Email Junk

You know, one of the things that totally irritates me is the fact that I’m always getting a bunch of shit in my inbox every day. Sure, there’s the spam but then there’s also the stupid emails from people too. If you’ve got a joke or something that’s one thing, but if you send me something because you were told by the internet fairy to forward it to 20 people for good luck and I just happen to be number 15, then piss off.

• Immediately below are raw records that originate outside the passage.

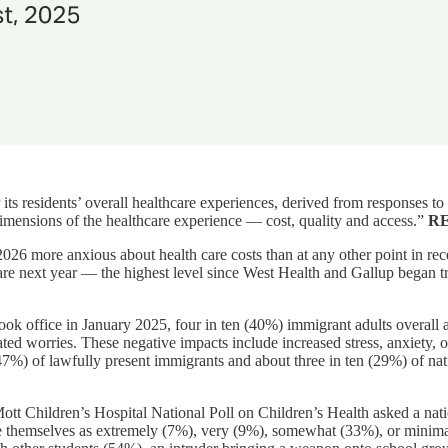
r its residents’ overall healthcare experiences, derived from responses
 dimensions of the healthcare experience — cost, quality and access.”
R
026 more anxious about health care costs than at any other point in re
 care next year — the highest level since West Health and Gallup began
ook office in January 2025, four in ten (40%) immigrant adults overall
ted worries. These negative impacts include increased stress, anxiety, 
47%) of lawfully present immigrants and about three in ten (29%) of natu
tt Children’s Hospital National Poll on Children’s Health asked a natio
rate themselves as extremely (7%), very (9%), somewhat (33%), or minimal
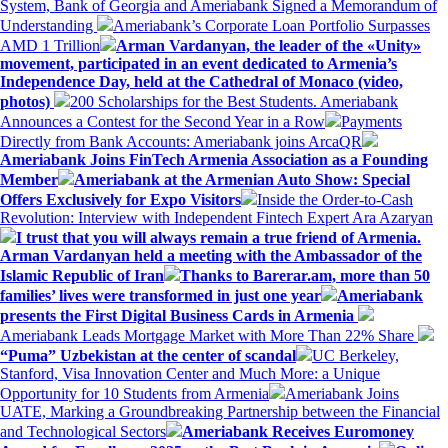
System, Bank of Georgia and Ameriabank Signed a Memorandum of
Understanding
Ameriabank’s Corporate Loan Portfolio Surpasses
AMD 1 Trillion
Arman Vardanyan, the leader of the «Unity»
movement, participated in an event dedicated to Armenia’s
Independence Day, held at the Cathedral of Monaco (video,
photos)
200 Scholarships for the Best Students. Ameriabank
Announces a Contest for the Second Year in a Row
Payments
Directly from Bank Accounts: Ameriabank joins ArcaQR
Ameriabank Joins FinTech Armenia Association as a Founding
Member
Ameriabank at the Armenian Auto Show: Special
Offers Exclusively for Expo Visitors
Inside the Order-to-Cash
Revolution: Interview with Independent Fintech Expert Ara Azaryan
I trust that you will always remain a true friend of Armenia.
Arman Vardanyan held a meeting with the Ambassador of the
Islamic Republic of Iran
Thanks to Barerar.am, more than 50
families’ lives were transformed in just one year
Ameriabank
presents the First Digital Business Cards in Armenia
Ameriabank Leads Mortgage Market with More Than 22% Share
“Puma” Uzbekistan at the center of scandal
UC Berkeley,
Stanford, Visa Innovation Center and Much More: a Unique
Opportunity for 10 Students from Armenia
Ameriabank Joins
UATE, Marking a Groundbreaking Partnership between the Financial
and Technological Sectors
Ameriabank Receives Euromoney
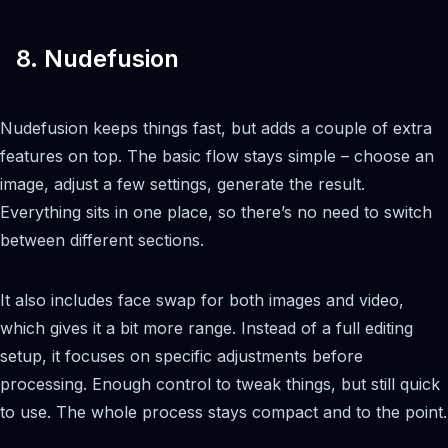
8. Nudefusion
Nudefusion keeps things fast, but adds a couple of extra
features on top. The basic flow stays simple – choose an
image, adjust a few settings, generate the result.
Everything sits in one place, so there’s no need to switch
between different sections.
It also includes face swap for both images and video,
which gives it a bit more range. Instead of a full editing
setup, it focuses on specific adjustments before
processing. Enough control to tweak things, but still quick
to use. The whole process stays compact and to the point.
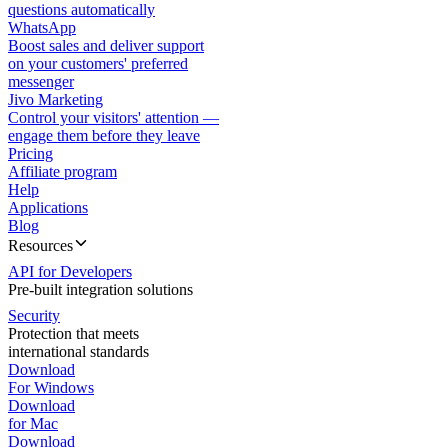
questions automatically
WhatsApp
Boost sales and deliver support
on your customers' preferred
messenger
Jivo Marketing
Control your visitors' attention —
engage them before they leave
Pricing
Affiliate program
Help
Applications
Blog
Resources
API for Developers
Pre-built integration solutions
Security
Protection that meets
international standards
Download
For Windows
Download
for Mac
Download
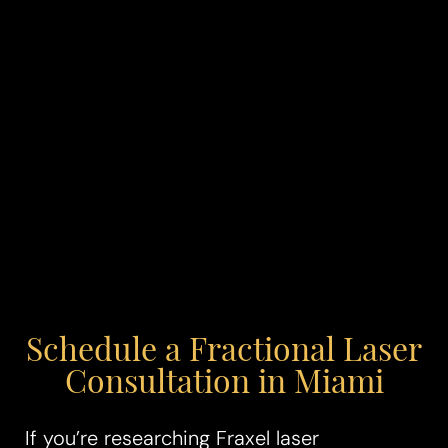
Schedule a Fractional Laser
Consultation in Miami
If you’re researching Fraxel laser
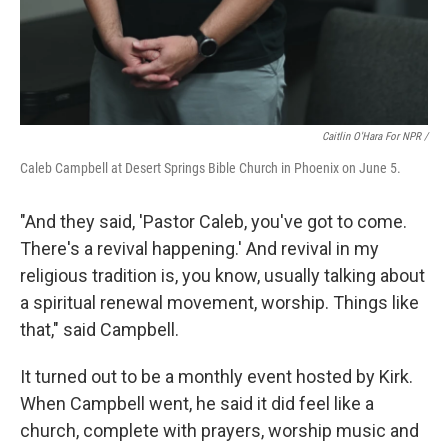
Caitlin O'Hara For NPR /
Caleb Campbell at Desert Springs Bible Church in Phoenix on June 5.
"And they said, 'Pastor Caleb, you've got to come.
There's a revival happening.' And revival in my
religious tradition is, you know, usually talking about
a spiritual renewal movement, worship. Things like
that," said Campbell.
It turned out to be a monthly event hosted by Kirk.
When Campbell went, he said it did feel like a
church, complete with prayers, worship music and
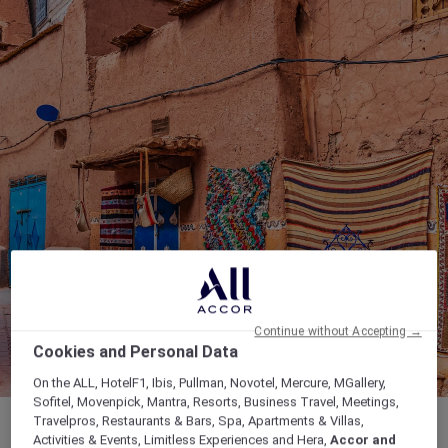
Continue without Accepting →
Cookies and Personal Data
On the ALL, HotelF1, Ibis, Pullman, Novotel, Mercure, MGallery,
Sofitel, Movenpick, Mantra, Resorts, Business Travel, Meetings,
Travelpros, Restaurants & Bars, Spa, Apartments & Villas,
Activities & Events, Limitless Experiences and Hera,
Accor and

Things like this make me want to do something, but since I have no ambition for things of that nature, I just wrote a poem about it.

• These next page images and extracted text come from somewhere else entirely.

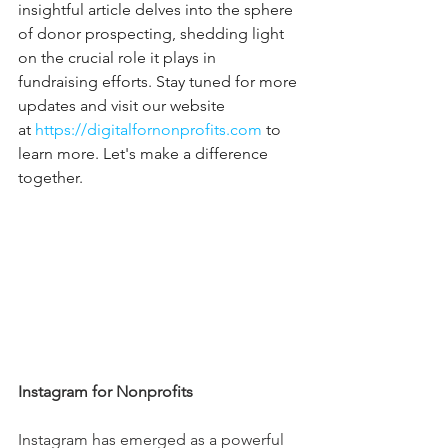
insightful article delves into the sphere 
of donor prospecting, shedding light 
on the crucial role it plays in 
fundraising efforts. Stay tuned for more 
updates and visit our website 
at 
https://digitalfornonprofits.com
 to 
learn more. Let's make a difference 
together.
Instagram for Nonprofits
Instagram has emerged as a powerful 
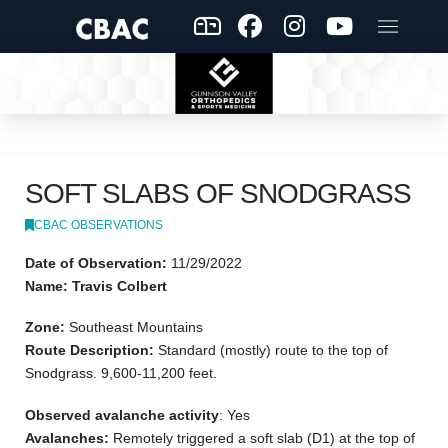
SOFT SLABS OF SNODGRASS
CBAC OBSERVATIONS
Date of Observation:
11/29/2022
Name: Travis Colbert
Zone:
Southeast Mountains
Route Description:
Standard (mostly) route to the top of
Snodgrass. 9,600-11,200 feet.
Observed avalanche activity
: Yes
Avalanches:
Remotely triggered a soft slab (D1) at the top of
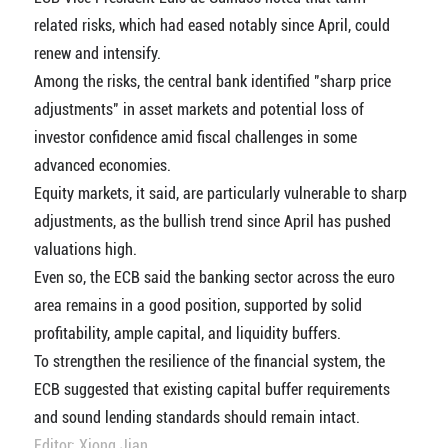
related risks, which had eased notably since April, could
renew and intensify.
Among the risks, the central bank identified "sharp price
adjustments" in asset markets and potential loss of
investor confidence amid fiscal challenges in some
advanced economies.
Equity markets, it said, are particularly vulnerable to sharp
adjustments, as the bullish trend since April has pushed
valuations high.
Even so, the ECB said the banking sector across the euro
area remains in a good position, supported by solid
profitability, ample capital, and liquidity buffers.
To strengthen the resilience of the financial system, the
ECB suggested that existing capital buffer requirements
and sound lending standards should remain intact.
Editor: Xiong Jian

It seems every day my inbox gets full,
two good things, the rest is bull.

Enlarge your penis, lose weight now,
regrow your hair, ask us how.

Naked celebs, check out our cams,
totally free porn, I call it spam.

Refinance, consolidate your debt,
online casinos to make some bets.

So many emails, all this stuff free,
is it no wonder I wear out my delete key?

When it seems like it will finally end,
then I get to the emails from my friends.

A few jokes, a survey to answer,
save this child from his cancer.

And this says e-mail will no longer be free,
thanks to a tax from bill 602P.

And these missing girls, we can’t let them down,
help us find Kelsey Brooke and Penny Brown.

And can this be true what I’m hearin’?
My soda can top is deadly from rat urine.

And be careful wherever you go,
there’s HIV needles in the seats at the show.

And here’s a fact that you’ll be hatin’,
Proctor and Gamble’s run by Satan.

And here’s one that is enough to sicken,
KFC sells genetically engineered chicken.

And here’s one to forward if you get the urge,
to make money when AOL and Intel merge.

That’s the easiest money that I ever saw,
my friends a lawyer, he knows the law.

Forward this one and get a freebee,
here’s a certificate from Applebee’s.

As long as we’re on the subject of free,
here’s a Neiman Marcus cookie recipe.
They charged me $200 without telling me,
So, for my stupidity you get it free.

Next time you’re driving what will you do,
when gangs drive cars and flash their lights at you.

And who’d want to work with these bunch of jerks,
took five days to find out this guy was dead at work.

And who knows if even Lysol can save us,
from this deadly blue sponge Klingerman Virus.

And read this one, we’re not lying,
forward now to save Amy Bruce from dying.

And be careful next time you’re in a nightclub,
you might wake up without kidneys in a bathtub.

And this last one you never know,
forward to 11 and you’ll see a video.

It’s a vicious cycle, it never ends,
delete ’em today, they’ll be back again.

There’s no way to deal or even cope,
before you forward, please check out Snopes.

They’ll let you know if it’s false or true,
and probably save you from looking like a fool.

So go to their site and have yourself a look,
and oh yeah-forward this to everyone in your address book.